_Vragen en opdrachten_.
1. Welk bedrag aan achterstallige huur vorderde de vader volgens de uitspraak over de huurvordering?
2. Werk in de uitspraak over de huurvordering het deel bij dat opent met "In deze zaak" en sluit met "geding had aangespannen.": zet overal "gebouw" in plaats van "pand".
3. Schrijf de uitspraak over de achterstallige huur verder, aansluitend op de laatste zin.

_Geciteerde tekst_.
====

ECLI:NL:RBLIM:2016:6133

Rechtbank Limburg

Datum uitspraak
14 juli 2016
Publicatiedatum
14 juli 2016
Zaaknummer
C/03/221732 / KG ZA 16-272
Instantie
Rechtbank Limburg
Type
Uitspraak
Rechtsgebied
Civiel recht; Burgerlijk procesrecht
Procedures
  • Kort geding
Vindplaatsen
  • Rechtspraak.nl
AI samenvatting door LexboostAutomatisch gegenereerd

Vordering achterstallige huur door vruchtgebruiker van pand afgewezen wegens ontbreken spoedeisend belang

In deze zaak heeft de voorzieningenrechter van de Rechtbank Limburg op 14 juli 2016 uitspraak gedaan in een kort geding tussen vader [eiser] en dochter [gedaagde]. Vader [eiser] vorderde als vruchtgebruiker van een pand de betaling van achterstallige huur van in totaal € 9.000,-- over de maanden januari tot en met juni 2016. Hij stelde dat hij recht had op de huurpenningen, omdat de huurder, [naam koper onderneming], het bedrijfsgedeelte van het pand huurde. Dochter [gedaagde] voerde verweer en stelde dat vader [eiser] geen spoedeisend belang had bij zijn vordering, aangezien de huurovereenkomst al lange tijd bestond en vader [eiser] pas zestien maanden na zijn eerste aanspraak op huurbetaling het kort geding had aangespannen.

====

_Onderzochte gegevens_.
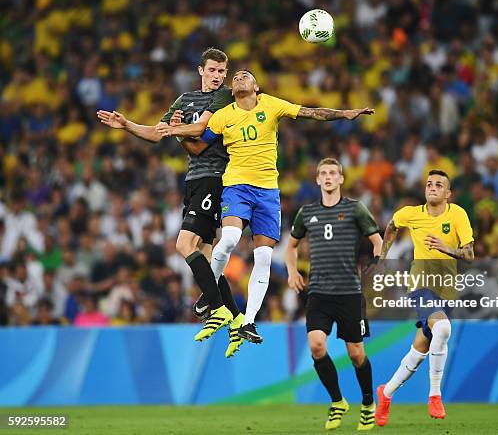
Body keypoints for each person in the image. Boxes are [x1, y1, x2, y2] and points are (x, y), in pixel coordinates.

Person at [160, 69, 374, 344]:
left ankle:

====

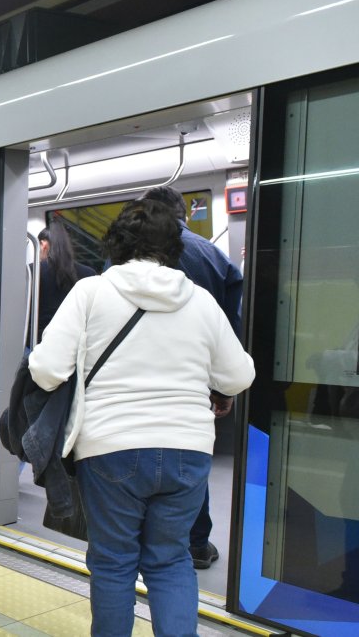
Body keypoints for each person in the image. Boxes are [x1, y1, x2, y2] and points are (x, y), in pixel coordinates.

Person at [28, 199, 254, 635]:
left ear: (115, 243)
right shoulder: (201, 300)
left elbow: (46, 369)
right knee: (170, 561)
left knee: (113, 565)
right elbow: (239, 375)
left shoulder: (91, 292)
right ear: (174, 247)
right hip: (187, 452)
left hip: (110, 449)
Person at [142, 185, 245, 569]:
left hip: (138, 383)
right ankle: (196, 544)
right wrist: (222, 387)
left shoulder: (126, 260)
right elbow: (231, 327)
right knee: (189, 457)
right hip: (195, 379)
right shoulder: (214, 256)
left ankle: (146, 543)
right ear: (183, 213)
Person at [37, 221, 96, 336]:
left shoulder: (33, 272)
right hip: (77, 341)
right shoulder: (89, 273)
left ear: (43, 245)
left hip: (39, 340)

====

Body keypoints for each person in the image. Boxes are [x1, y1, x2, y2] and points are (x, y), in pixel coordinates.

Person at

====

_Antwoordenlijst_.
1. In totaal € 9.000,--, over de maanden januari tot en met juni 2016.

2.
In deze zaak heeft de voorzieningenrechter van de Rechtbank Limburg op 14 juli 2016 uitspraak gedaan in een kort geding tussen vader [eiser] en dochter [gedaagde]. Vader [eiser] vorderde als vruchtgebruiker van een gebouw de betaling van achterstallige huur van in totaal € 9.000,-- over de maanden januari tot en met juni 2016. Hij stelde dat hij recht had op de huurpenningen, omdat de huurder, [naam koper onderneming], het bedrijfsgedeelte van het gebouw huurde. Dochter [gedaagde] voerde verweer en stelde dat vader [eiser] geen spoedeisend belang had bij zijn vordering, aangezien de huurovereenkomst al lange tijd bestond en vader [eiser] pas zestien maanden na zijn eerste aanspraak op huurbetaling het kort geding had aangespannen.

3.
De voorzieningenrechter oordeelde dat vader [eiser] niet voldoende had aangetoond dat er sprake was van spoedeisend belang. De rechter wees erop dat de situatie al lange tijd bestond en dat vader [eiser] niet had onderbouwd waarom hij nu wel behoefte had aan de huurpenningen. Bovendien werd overwogen dat de vordering van vader [eiser] ook op materiële gronden waarschijnlijk niet zou worden toegewezen in een bodemprocedure, omdat hij niet had betwist dat huur was betaald door de huurder. De voorzieningenrechter concludeerde dat de kans groot was dat in een bodemprocedure het beroep van dochter [gedaagde] op afstand van recht of rechtsverwerking zou worden gehonoreerd.

Uiteindelijk verklaarde de voorzieningenrechter vader [eiser] niet-ontvankelijk in zijn vordering en veroordeelde hem in de proceskosten van dochter [gedaagde].

Uitspraak

vonnis

RECHTBANK LIMBURG

Burgerlijk recht
Zittingsplaats Maastricht
zaaknummer: C/03/221732 / KG ZA 16-272
Vonnis in kort geding van 14 juli 2016
in de zaak van
[eiser],
wonend te [woonplaats 1] ,
eiser,
advocaat mr. J.G.M. Nass;
tegen:
[gedaagde],
wonend te [woonplaats 2] ,
gedaagde,
advocaat mr. J.L.H. Holthuijsen.
Partijen zullen hierna vader [eiser] en dochter [gedaagde] genoemd worden.

1.Het verloop van de procedure

1.1.
Het verloop van de procedure blijkt uit:
  • de dagvaarding;
  • de mondelinge behandeling;
  • de pleitnota van dochter [gedaagde] .
1.2.
Ten slotte is vonnis bepaald.

2.Het geschil

2.1.
Bij notariële akte van 13 december 1971 is ten behoeve van vader [eiser] en diens inmiddels overleden echtgenote, het levenslange recht vruchtgebruik gevestigd op een pand (huis met garage en tuin), te [woonplaats 1] , toentertijd plaatselijk bekend als [adres] (thans [adres] ) en toentertijd kadastraal bekend sectie B, nummer [kadasternummer] (thans Valkenburg [kadasternummer] ). Bij gelijke akte is aan de twee kinderen van het echtpaar [familienaam] , dochter [gedaagde] en haar broer, de blote eigendom van dat pand overgedragen.
2.2.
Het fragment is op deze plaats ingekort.